Recent reports suggest that early fracture fixation worsens central nervous system (CNS) outcomes. We compared discharge Glasgow Coma Scale (GCS) scores, CNS complications, and mortality of severely injured adults with head injuries and pelvic/lower extremity fractures treated with early versus delayed fixation.

Using trauma registry data, records meeting preselected inclusion criteria from the years 1991 to 1995 were examined. We identified 171 patients aged 14 to 65 years (mean age, 32.7 years) with head injuries and fractures who underwent early fixation (< or = 24 hours after admission) (n = 147) versus delayed fixation (> 24 hours after admission) (n = 24).

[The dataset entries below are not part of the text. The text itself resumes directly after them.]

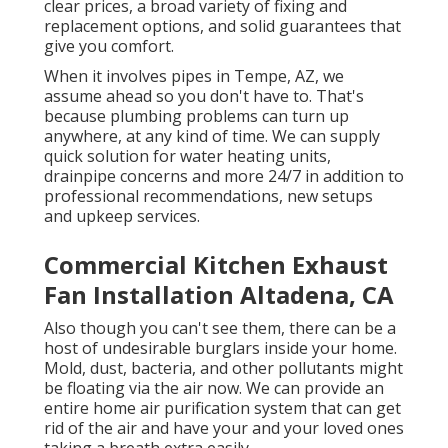
clear prices, a broad variety of fixing and
replacement options, and solid guarantees that
give you comfort.
When it involves pipes in Tempe, AZ, we
assume ahead so you don't have to. That's
because plumbing problems can turn up
anywhere, at any kind of time. We can supply
quick solution for water heating units,
drainpipe concerns and more 24/7 in addition to
professional recommendations, new setups
and upkeep services.
Commercial Kitchen Exhaust
Fan Installation Altadena, CA
Also though you can't see them, there can be a
host of undesirable burglars inside your home.
Mold, dust, bacteria, and other pollutants might
be floating via the air now. We can provide an
entire home air purification system that can get
rid of the air and have your and your loved ones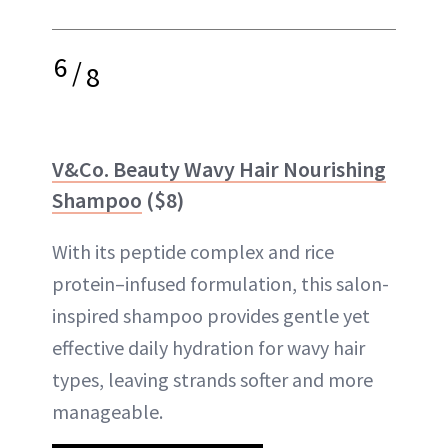
6
/
8
V&Co. Beauty Wavy Hair Nourishing
Shampoo
($8)
With its peptide complex and rice
protein–infused formulation, this salon-
inspired shampoo provides gentle yet
effective daily hydration for wavy hair
types, leaving strands softer and more
manageable.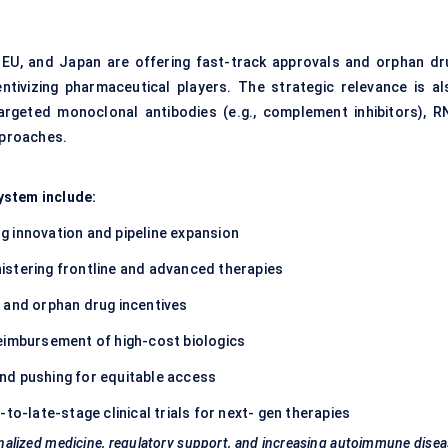
., EU, and Japan are offering fast-track approvals and orphan dr
entivizing pharmaceutical players. The strategic relevance is al
argeted monoclonal antibodies (e.g., complement inhibitors), R
pproaches.
ystem include:
ng innovation and pipeline expansion
istering frontline and advanced therapies
 and orphan drug incentives
eimbursement of high-cost biologics
nd pushing for equitable access
to-late-stage clinical trials for next- gen therapies
nalized medicine, regulatory support, and increasing autoimmune dise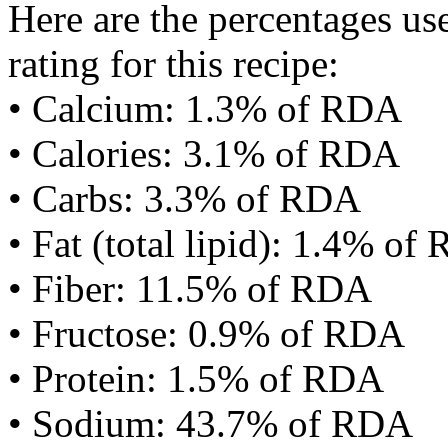
Here are the percentages use
rating for this recipe:
• Calcium: 1.3% of RDA
• Calories: 3.1% of RDA
• Carbs: 3.3% of RDA
• Fat (total lipid): 1.4% of
• Fiber: 11.5% of RDA
• Fructose: 0.9% of RDA
• Protein: 1.5% of RDA
• Sodium: 43.7% of RDA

Patients were severely injured, with a mean admission GCS score of 9.1, Revised Trauma Score of 6.2, Injury Severity Score of 38, median intensive care unit length of stay of 16.5 days, and hospital length of stay of 23 days. No differences between groups were found by age, admission GCS score, Injury Severity Score, Revised Trauma Score, intensive care unit length of stay, hospital length of stay, shock, vasopressors, major nonorthopedic operative procedures, total intravenous fluids or blood products, or mortality rates. In survivors, no differences in discharge GCS scores or CNS complications were found.

We found no evidence to suggest that early fracture fixation negatively influences CNS outcomes or mortality.